* **Prompt 1**:
In the external memory algorithms text, how many sorted runs does Phase 1 of external merge sort produce?
* **Prompt 2**:
What is the Spanish translation of this sentence from the external memory algorithms text: "When data exceeds main memory, the cost of disk/SSD I/O dominates computation time."
* **Prompt 3**:
Transcribe the external memory algorithms text, beginning at the words "External Memory Algorithms" and stopping after "fit in RAM)".

··· Extracted text

External Memory Algorithms

Overview

When data exceeds main memory, the cost of disk/SSD I/O dominates computation time. External memory (EM) algorithms minimize the number of I/O operations (block transfers) between slow external storage and fast internal memory, achieving orders-of-magnitude speedups over algorithms designed for the RAM model.

The I/O Model (Aggarwal-Vitter)

Parameters

N: problem size (number of elements)
M: internal memory size (number of elements that fit in RAM)
B: block size (number of elements transferred per I/O operation)
Assume M >= 2B (at least two blocks fit in memory)

Cost Metric

Count the number of I/O operations (block transfers). CPU computation is free.

Fundamental Bounds

Scanning N elements: O(N/B) I/Os — read sequentially
Sorting N elements: O((N/B) * log_{M/B}(N/B)) I/Os
Searching among N elements: O(log_B N) I/Os (with B-tree)
Permuting N elements: O(min(N, (N/B) * log_{M/B}(N/B))) I/Os

The sorting bound is the most important: it shows that external sorting is cheaper than arbitrary permutation, and many problems reduce to sorting in the EM model.

Tall Cache Assumption

M >= B^{1+epsilon} for some constant epsilon > 0. Required for many cache-oblivious results. Typically satisfied in practice (M >> B^2).

External Sorting

External Merge Sort

Phase 1 (Run Formation):
    Read M elements at a time into memory
    Sort each chunk internally (e.g., quicksort)
    Write sorted runs of length M back to disk
    Result: ceil(N/M) sorted runs

Phase 2 (Multiway Merge):
    Merge (M/B - 1) runs at a time:
        Allocate one input buffer (B elements) per run
        Allocate one output buffer (B elements)
        Repeatedly extract minimum element across all runs
        Refill input buffers as needed
    Repeat until single sorted run remains

I/O Analysis

Run formation: O(N/B) I/Os (scan once)

······
··· Data to examine

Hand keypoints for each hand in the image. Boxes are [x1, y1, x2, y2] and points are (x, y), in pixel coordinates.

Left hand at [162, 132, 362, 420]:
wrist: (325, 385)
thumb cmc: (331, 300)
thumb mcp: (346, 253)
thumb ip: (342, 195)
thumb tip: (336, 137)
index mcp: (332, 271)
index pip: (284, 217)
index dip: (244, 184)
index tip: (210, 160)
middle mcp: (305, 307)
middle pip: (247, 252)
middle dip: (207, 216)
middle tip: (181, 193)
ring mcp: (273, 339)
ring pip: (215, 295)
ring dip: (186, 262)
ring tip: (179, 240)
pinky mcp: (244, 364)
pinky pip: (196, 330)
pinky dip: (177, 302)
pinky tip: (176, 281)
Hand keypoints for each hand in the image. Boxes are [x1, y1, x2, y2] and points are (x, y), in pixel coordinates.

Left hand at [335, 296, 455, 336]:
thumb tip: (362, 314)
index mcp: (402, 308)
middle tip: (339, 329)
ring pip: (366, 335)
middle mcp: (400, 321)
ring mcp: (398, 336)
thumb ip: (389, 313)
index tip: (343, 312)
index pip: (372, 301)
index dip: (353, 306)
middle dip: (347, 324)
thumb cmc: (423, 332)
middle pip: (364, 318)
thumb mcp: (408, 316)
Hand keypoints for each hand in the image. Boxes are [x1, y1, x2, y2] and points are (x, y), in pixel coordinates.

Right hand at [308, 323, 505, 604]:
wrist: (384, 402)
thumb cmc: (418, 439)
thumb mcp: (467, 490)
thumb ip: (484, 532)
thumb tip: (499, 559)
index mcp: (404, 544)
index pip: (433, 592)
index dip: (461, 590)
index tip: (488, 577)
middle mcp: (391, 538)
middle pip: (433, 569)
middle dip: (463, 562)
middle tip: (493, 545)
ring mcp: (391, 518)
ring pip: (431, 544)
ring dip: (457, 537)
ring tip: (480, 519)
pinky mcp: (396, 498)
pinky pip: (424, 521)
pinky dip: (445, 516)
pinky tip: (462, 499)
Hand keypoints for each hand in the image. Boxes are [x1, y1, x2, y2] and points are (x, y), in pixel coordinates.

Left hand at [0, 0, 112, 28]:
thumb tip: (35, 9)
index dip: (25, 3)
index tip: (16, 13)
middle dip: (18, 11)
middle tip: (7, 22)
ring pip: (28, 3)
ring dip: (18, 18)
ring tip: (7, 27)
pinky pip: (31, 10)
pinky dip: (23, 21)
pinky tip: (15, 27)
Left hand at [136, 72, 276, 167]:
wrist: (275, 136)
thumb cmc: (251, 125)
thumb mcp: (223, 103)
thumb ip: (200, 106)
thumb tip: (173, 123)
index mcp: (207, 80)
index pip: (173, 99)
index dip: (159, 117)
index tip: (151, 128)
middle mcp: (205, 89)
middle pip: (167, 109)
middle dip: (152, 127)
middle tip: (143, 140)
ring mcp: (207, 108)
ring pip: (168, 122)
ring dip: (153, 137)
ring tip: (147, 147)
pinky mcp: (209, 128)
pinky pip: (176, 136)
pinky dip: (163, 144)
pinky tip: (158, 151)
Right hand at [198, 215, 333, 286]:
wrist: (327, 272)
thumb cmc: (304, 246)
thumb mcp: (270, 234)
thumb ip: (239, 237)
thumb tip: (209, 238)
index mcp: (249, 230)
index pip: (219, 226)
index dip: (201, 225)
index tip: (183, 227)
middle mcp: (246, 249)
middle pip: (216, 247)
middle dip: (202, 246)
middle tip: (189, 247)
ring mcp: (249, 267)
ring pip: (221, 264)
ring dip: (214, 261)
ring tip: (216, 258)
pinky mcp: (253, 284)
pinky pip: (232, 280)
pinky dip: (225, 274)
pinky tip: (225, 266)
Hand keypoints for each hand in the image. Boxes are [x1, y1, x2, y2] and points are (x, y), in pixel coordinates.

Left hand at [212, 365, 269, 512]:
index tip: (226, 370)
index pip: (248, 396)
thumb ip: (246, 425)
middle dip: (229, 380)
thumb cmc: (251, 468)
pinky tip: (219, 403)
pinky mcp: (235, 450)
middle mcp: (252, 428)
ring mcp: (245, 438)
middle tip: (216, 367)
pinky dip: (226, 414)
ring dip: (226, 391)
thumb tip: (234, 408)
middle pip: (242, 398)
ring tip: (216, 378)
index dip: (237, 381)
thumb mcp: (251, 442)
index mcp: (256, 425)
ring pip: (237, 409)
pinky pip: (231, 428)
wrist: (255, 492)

······
··· Data to examine

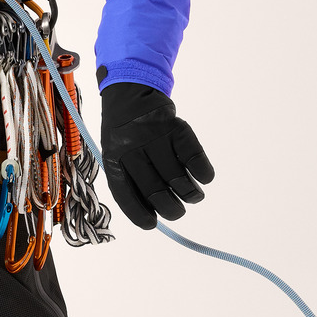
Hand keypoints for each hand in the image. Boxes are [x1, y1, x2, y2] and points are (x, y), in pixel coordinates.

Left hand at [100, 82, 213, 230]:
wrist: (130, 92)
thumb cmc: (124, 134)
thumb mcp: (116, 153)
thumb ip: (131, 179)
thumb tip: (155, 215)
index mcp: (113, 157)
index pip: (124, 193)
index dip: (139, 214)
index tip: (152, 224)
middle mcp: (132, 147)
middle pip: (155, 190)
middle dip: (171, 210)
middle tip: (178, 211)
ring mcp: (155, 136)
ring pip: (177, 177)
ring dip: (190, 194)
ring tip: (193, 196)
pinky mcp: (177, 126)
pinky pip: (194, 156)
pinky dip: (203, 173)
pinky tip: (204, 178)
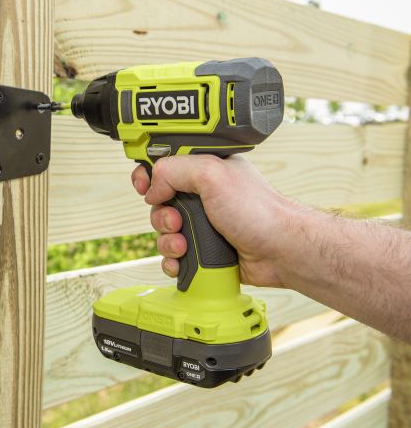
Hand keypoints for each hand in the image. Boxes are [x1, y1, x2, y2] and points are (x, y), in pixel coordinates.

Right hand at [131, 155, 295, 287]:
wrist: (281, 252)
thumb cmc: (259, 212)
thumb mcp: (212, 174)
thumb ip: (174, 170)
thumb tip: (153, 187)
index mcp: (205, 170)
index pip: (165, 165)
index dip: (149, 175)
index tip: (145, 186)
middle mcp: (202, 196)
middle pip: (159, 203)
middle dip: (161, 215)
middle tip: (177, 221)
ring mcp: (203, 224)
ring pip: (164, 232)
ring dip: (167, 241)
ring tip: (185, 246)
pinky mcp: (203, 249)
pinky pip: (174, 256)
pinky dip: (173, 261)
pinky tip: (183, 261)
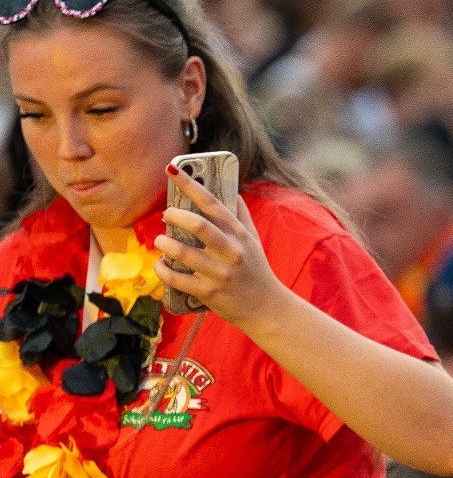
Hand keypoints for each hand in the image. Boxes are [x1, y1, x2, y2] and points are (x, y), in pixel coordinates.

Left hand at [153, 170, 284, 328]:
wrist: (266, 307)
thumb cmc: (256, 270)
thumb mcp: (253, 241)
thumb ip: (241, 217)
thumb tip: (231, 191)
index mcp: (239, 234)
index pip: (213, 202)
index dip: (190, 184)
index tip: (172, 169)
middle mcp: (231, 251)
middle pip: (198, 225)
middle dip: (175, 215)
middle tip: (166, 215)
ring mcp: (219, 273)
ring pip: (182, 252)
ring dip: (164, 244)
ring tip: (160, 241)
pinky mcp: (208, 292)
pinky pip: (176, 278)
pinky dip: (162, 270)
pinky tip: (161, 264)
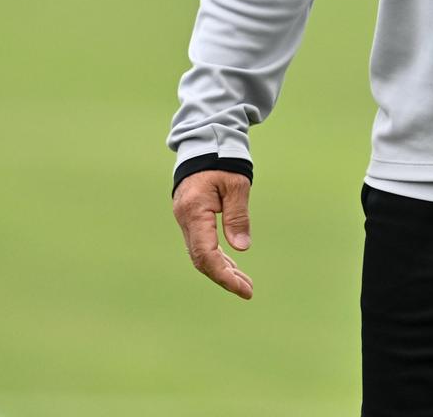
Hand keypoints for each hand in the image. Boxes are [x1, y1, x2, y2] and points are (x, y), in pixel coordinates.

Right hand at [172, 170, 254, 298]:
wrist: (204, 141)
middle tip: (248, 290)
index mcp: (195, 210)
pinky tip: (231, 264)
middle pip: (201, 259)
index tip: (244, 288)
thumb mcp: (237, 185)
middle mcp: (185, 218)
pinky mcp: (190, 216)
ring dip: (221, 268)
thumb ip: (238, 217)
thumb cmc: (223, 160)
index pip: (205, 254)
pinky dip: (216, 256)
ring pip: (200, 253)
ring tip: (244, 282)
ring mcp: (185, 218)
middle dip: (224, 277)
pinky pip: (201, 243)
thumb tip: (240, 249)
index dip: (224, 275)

······
··· Data to examine

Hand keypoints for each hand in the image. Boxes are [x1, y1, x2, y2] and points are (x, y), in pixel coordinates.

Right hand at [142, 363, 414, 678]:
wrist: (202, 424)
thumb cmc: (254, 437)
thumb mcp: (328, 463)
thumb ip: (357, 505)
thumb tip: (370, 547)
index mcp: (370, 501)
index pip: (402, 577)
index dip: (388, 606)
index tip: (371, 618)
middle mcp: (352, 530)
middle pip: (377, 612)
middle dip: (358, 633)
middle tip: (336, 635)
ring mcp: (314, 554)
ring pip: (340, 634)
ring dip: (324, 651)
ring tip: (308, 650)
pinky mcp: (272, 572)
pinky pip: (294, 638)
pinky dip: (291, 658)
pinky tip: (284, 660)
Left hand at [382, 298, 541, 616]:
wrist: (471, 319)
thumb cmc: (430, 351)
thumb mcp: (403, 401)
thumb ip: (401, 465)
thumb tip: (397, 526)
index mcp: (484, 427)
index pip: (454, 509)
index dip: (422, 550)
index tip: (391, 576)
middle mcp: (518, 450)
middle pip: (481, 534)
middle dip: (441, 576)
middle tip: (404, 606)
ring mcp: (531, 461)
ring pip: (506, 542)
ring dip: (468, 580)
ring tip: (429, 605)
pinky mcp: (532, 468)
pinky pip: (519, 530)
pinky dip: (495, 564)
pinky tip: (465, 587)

······

* **Your solution 1**:
ceil(N/M) sorted runs

* **Your solution 2**:
Cuando los datos superan la memoria principal, el costo de la E/S de disco/SSD domina el tiempo de cómputo.

* **Your solution 3**:
External Memory Algorithms

Overview

When data exceeds main memory, the cost of disk/SSD I/O dominates computation time. External memory (EM) algorithms minimize the number of I/O operations (block transfers) between slow external storage and fast internal memory, achieving orders-of-magnitude speedups over algorithms designed for the RAM model.

The I/O Model (Aggarwal-Vitter)

Parameters

N: problem size (number of elements)
M: internal memory size (number of elements that fit in RAM)